Sunday, March 27, 2011

I promise I'm worthy.





"People shouldn't have to go through life alone. It's not normal. The longer you go by yourself, the weirder you get. The weirder you get, the longer you go by yourself."
- Jim Shepard




I'm not sure if this is just an illusion or not. Sometimes I feel so alone, but all evidence points to the fact that I'm not, anymore. Not entirely alone, anyways.

Sunday, March 20, 2011

“I’m tough on myself in terms of the standards I want to live up to, but that’s also part of my pleasure: knowing you are being your fullest self. Being your fullest self is a lot of work.”
-- Natalie Portman

Wednesday, March 16, 2011

I wish you'd hold me when I turn my back.

I just want someone to take care of me. I'm tired of taking care of myself. I want to be someone else's universe for once. Or at least the center of it. When I am frustrated, instead of just letting me stew I want someone to push until I break and I want them to make me stop being such a brat.

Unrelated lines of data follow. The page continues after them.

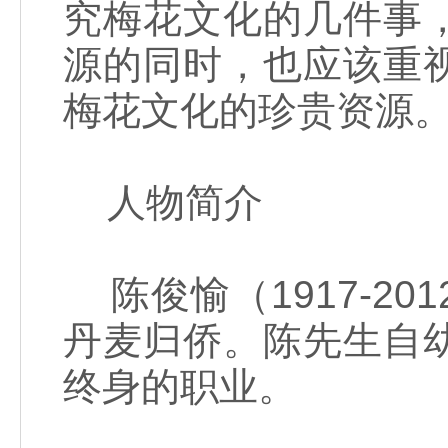
究梅花文化的几件事
源的同时，也应该重
梅花文化的珍贵资源
人物简介
陈俊愉（1917-2
丹麦归侨。陈先生自
终身的职业。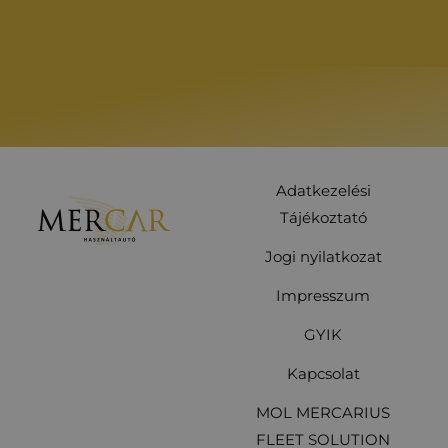
Adatkezelési
Tájékoztató
Jogi nyilatkozat
Impresszum
GYIK
Kapcsolat
MOL MERCARIUS
FLEET SOLUTION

When I stomp up the stairs and into my room, I want someone to follow me. Not just keep yelling back and forth with me from the hallway through a closed door. I want someone to wrap their arms around me and let me fall apart.

Wednesday, March 9, 2011

but like everything i've ever known, you'll disappear one day



I'd be lying if I didn't say that sometimes I still feel like I'm going to be alone forever. That my heart and I were meant to just kick our way through life on our own. That I won't know what if feels like to hold someone's face in my hands. That you still haunt me, after two years. Two years since you last touched me. Two years since I let you.

Wednesday, March 2, 2011

My entire life.

good things today:


  • wearing my sister's romper
  • lying in our courtyard in my bikini after class to read my book in the sun
  • new leotard day!
  • burlesque dancing in jazz class, oh my god. so. much. fun.